Like aging childhood friends, schools ready to grow past rivalry

Sameer Bhuchar

This rivalry has seen its fair share of just about everything over the last 118 years.

Like a pair of college students themselves, Texas and Texas A&M have been through ups and downs together, and as much as they always competed, they knew one couldn’t exist without the other. Now as these old friends are ready to part, start different lives in different parts of the country, one can’t help but imagine them reminiscing over all the good, the bad, the funny, the ugly and everything in between. It’d be a scene that played like old college buddies grabbing their last beers.

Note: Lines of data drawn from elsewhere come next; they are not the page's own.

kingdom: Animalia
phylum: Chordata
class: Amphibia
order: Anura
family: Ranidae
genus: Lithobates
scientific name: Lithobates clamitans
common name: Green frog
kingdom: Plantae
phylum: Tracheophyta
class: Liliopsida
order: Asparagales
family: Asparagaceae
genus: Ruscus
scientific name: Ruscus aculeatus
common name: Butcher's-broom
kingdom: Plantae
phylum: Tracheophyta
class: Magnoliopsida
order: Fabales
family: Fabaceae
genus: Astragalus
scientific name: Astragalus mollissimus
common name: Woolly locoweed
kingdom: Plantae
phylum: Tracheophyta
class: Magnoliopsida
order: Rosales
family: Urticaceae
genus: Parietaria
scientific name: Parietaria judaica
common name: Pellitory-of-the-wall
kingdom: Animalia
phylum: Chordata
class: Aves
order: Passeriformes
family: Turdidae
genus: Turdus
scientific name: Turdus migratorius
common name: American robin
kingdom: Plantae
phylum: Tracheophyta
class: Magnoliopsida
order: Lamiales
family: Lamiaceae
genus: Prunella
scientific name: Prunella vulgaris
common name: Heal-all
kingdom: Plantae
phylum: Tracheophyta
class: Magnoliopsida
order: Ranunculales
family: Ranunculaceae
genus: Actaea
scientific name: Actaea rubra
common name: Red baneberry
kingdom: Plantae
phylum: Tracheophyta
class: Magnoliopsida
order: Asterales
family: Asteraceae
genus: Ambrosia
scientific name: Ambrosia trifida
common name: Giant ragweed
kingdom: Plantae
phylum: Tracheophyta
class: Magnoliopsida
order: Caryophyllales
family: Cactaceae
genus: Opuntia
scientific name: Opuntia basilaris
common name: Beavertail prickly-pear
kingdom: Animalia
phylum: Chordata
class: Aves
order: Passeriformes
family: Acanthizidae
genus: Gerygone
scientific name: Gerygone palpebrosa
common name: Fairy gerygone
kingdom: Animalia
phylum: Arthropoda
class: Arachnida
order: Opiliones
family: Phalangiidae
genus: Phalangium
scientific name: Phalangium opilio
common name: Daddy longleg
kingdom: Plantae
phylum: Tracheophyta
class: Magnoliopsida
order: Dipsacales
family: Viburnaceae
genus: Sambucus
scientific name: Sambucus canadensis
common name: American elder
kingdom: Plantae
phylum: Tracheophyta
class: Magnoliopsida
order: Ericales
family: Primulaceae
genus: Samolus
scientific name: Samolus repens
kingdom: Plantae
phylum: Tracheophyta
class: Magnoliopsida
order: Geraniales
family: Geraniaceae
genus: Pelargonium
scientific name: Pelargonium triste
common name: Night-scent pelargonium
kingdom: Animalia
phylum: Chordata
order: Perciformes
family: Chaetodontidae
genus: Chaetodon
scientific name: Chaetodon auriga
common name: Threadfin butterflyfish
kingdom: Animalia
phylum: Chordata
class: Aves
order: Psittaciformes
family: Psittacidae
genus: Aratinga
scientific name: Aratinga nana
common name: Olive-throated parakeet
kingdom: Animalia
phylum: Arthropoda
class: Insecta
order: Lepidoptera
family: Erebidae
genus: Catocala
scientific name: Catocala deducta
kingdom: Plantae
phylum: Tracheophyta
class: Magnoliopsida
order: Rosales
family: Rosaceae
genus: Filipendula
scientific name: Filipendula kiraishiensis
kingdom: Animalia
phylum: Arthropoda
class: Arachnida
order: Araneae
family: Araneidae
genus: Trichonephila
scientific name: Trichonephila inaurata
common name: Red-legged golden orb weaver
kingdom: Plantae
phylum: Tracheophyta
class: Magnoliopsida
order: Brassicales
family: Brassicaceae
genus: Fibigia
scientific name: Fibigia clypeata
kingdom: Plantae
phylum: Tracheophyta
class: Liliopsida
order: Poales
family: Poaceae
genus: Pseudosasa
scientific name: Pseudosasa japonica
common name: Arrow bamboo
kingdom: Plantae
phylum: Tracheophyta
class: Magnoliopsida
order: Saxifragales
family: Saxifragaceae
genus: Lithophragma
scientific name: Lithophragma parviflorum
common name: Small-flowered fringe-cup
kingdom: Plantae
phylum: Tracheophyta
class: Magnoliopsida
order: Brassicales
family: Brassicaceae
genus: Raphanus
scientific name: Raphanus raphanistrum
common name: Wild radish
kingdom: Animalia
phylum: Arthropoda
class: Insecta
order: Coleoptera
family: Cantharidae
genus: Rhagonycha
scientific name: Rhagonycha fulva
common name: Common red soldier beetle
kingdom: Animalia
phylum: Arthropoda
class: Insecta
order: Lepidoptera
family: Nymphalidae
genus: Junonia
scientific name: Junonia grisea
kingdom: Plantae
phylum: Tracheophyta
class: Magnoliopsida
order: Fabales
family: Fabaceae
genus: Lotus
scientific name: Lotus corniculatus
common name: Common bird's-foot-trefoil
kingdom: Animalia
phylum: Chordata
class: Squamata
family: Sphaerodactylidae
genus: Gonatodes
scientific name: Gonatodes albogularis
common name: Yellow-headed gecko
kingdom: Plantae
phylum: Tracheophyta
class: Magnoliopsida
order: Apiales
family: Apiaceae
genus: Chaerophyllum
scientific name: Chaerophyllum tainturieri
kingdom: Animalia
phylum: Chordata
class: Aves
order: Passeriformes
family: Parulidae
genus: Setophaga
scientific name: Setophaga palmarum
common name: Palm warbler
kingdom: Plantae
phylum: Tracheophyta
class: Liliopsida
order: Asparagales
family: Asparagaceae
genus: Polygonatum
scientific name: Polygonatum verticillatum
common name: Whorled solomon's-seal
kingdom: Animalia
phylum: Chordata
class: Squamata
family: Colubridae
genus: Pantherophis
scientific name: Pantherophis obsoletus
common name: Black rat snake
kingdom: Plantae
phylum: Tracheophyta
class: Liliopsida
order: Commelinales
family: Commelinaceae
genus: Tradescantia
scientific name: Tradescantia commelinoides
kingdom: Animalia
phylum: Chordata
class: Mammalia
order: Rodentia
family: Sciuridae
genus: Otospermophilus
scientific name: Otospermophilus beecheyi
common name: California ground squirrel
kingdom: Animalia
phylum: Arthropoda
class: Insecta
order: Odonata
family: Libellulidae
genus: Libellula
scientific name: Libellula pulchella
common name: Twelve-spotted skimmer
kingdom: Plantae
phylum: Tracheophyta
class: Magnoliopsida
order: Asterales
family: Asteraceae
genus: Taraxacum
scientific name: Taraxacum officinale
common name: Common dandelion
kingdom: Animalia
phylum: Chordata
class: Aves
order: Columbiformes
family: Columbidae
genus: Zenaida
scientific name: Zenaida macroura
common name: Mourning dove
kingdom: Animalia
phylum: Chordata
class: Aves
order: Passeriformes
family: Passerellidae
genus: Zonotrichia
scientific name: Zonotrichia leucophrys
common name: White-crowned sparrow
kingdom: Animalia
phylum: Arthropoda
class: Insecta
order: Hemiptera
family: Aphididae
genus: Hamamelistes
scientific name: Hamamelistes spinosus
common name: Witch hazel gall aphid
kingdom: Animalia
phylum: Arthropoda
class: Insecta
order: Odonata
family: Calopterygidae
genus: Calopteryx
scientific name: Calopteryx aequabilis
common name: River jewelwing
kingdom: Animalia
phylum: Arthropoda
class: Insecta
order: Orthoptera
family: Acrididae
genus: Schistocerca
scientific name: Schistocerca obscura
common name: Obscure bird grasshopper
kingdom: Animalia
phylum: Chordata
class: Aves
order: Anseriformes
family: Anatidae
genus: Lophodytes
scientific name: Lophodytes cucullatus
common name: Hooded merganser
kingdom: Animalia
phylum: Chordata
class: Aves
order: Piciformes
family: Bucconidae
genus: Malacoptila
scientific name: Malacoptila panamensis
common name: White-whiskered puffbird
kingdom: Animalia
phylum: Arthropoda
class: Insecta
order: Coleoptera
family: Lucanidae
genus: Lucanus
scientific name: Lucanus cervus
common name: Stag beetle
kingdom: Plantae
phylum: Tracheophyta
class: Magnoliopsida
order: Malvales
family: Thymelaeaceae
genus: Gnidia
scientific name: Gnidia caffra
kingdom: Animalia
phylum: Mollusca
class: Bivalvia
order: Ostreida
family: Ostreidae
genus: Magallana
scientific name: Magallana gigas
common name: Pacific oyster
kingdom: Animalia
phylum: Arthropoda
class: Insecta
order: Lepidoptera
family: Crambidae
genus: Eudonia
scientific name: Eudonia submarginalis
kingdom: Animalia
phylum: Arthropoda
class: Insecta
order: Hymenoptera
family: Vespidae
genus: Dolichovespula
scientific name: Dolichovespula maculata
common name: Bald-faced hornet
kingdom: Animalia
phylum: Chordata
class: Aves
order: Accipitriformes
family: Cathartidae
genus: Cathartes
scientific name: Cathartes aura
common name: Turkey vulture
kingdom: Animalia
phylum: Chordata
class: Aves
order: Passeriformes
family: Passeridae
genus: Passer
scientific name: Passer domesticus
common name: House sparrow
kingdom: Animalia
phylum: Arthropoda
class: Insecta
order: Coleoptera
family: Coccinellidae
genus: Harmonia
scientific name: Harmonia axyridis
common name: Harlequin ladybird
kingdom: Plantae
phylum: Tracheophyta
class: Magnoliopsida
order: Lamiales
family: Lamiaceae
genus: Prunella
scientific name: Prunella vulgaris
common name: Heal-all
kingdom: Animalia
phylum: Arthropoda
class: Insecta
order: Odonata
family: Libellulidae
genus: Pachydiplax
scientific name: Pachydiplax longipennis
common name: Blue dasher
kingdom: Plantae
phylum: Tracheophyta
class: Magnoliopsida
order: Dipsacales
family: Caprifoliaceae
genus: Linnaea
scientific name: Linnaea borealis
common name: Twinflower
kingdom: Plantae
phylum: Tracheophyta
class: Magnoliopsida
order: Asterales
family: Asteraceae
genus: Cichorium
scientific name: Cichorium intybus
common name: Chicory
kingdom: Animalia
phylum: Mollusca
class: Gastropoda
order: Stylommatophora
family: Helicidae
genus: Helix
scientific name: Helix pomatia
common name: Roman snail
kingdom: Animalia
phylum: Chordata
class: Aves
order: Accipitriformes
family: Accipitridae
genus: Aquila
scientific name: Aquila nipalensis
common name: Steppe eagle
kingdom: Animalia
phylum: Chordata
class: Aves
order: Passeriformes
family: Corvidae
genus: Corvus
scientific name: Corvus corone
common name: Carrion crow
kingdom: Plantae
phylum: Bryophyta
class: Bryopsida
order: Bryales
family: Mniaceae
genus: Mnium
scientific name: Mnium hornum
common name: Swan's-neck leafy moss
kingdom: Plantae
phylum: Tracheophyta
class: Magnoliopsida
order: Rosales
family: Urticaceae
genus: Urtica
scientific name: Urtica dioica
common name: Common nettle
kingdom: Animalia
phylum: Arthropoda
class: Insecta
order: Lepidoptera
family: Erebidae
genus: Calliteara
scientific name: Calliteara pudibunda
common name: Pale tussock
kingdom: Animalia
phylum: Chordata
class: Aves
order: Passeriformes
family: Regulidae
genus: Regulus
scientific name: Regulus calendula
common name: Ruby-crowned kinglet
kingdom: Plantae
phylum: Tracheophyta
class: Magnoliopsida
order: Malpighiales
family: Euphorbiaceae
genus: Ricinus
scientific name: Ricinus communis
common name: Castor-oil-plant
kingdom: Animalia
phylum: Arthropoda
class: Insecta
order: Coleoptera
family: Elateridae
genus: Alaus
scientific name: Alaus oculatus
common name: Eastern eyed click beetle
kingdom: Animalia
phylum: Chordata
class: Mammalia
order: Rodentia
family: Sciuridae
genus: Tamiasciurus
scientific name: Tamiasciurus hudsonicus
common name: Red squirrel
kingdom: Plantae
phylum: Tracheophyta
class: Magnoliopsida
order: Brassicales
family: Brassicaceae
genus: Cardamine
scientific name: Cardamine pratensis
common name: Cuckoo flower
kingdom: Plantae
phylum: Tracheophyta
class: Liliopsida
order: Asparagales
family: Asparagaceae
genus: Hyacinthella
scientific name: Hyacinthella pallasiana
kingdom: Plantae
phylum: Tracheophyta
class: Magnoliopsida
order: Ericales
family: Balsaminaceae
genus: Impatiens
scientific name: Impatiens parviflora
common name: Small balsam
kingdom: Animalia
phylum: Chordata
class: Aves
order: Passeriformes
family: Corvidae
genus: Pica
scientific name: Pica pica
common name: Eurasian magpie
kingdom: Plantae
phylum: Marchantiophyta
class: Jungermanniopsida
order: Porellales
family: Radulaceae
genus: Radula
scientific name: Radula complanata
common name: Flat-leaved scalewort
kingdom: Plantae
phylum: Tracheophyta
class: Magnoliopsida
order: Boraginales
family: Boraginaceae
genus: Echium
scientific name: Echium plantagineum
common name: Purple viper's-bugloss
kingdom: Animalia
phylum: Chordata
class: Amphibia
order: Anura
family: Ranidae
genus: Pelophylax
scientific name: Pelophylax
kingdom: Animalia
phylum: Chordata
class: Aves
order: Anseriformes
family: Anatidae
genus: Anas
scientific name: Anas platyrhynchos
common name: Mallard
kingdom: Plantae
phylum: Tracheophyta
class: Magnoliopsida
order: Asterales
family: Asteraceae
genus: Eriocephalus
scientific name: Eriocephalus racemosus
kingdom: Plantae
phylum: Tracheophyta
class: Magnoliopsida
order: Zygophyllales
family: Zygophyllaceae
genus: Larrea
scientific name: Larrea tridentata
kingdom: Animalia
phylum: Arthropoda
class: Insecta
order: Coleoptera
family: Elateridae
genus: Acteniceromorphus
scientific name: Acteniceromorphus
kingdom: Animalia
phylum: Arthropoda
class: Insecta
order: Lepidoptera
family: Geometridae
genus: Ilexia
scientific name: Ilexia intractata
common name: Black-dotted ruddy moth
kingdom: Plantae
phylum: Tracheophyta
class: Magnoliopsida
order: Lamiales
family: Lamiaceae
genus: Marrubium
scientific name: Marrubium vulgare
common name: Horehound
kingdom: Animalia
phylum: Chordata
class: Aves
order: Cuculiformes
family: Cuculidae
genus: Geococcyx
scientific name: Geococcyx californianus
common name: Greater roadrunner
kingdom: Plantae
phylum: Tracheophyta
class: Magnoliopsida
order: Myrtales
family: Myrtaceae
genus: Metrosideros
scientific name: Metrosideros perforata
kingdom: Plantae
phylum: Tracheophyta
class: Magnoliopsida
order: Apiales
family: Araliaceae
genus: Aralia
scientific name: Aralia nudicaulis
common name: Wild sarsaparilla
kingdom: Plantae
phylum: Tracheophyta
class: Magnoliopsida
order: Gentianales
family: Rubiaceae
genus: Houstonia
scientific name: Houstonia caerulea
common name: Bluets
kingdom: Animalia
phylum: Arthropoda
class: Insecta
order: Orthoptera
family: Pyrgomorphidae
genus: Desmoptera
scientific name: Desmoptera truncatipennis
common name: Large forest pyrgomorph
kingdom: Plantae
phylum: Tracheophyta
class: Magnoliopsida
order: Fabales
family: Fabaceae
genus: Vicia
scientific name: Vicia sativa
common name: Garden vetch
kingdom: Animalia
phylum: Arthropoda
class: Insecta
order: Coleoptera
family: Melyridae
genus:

“Hey remember that first time we played you guys in 1884?” Texas would say before taking a sip. “We beat you so bad (38-0) that you didn’t play another game for two years.” It’s true, the Aggies played the Longhorns in their lone 1894 game, and never fielded another team until 1896. Texas dominated the early part of the series so convincingly, that Texas A&M didn’t score its first series touchdown and victory until 1902.

“But wait a second. Remember how badly you fell for that flea-flicker we ran in 1909? We won 5-0 that game, when touchdowns were worth as much as a nickel,” Texas A&M would retort. “As a matter of fact, we played you guys twice that year, and won both games didn’t we?” They did.

They’d laugh about the funny times, like when Texas A&M pranked the Longhorns with the “hideout play” in its 1939 victory, or when the Longhorns took a fortune teller’s advice in 1941 to burn red candles before the game for good luck. The joke is on A&M, Texas would point out, because the Longhorns won that year 23-0.

They’d marvel at their incredible performances.

“Dude, remember Ricky Williams in ,'98?” Texas would say.

“How could anyone forget?” A&M would concede.

And of course, they’d mourn together over the hard times. More people remember the moments of unity leading up to the game in 1999 after 12 Aggie students tragically died in the bonfire collapse, than they do the epic comeback they mounted to beat the Longhorns that year.

Discussion of their rivalry over the last decade would undoubtedly resurface wounds of betrayal and disrespect that finally seemed to reach their limits this year. One would hope that instead of allowing the bar conversation to end in a bitter revival of their mutual hatred, or even a drunken sob-fest over the end of 118 crazy years together, it would end on a note of well-wishes. Texas would say thanks for being the best neighbor a person could ask to grow up with, and the Texas A&M would walk away knowing that it can no longer try to succeed in the shadow of its more imposing friend down road, but rather that it needs to forge its own destiny and legend that people will see as wholly “Aggie” 118 years from now.

The more I reflect, this rivalry, as sad as it seems to say, is ready to end. It has been an incredible ride and for everyone playing, coaching and watching this game, it will be something special to witness for one last time.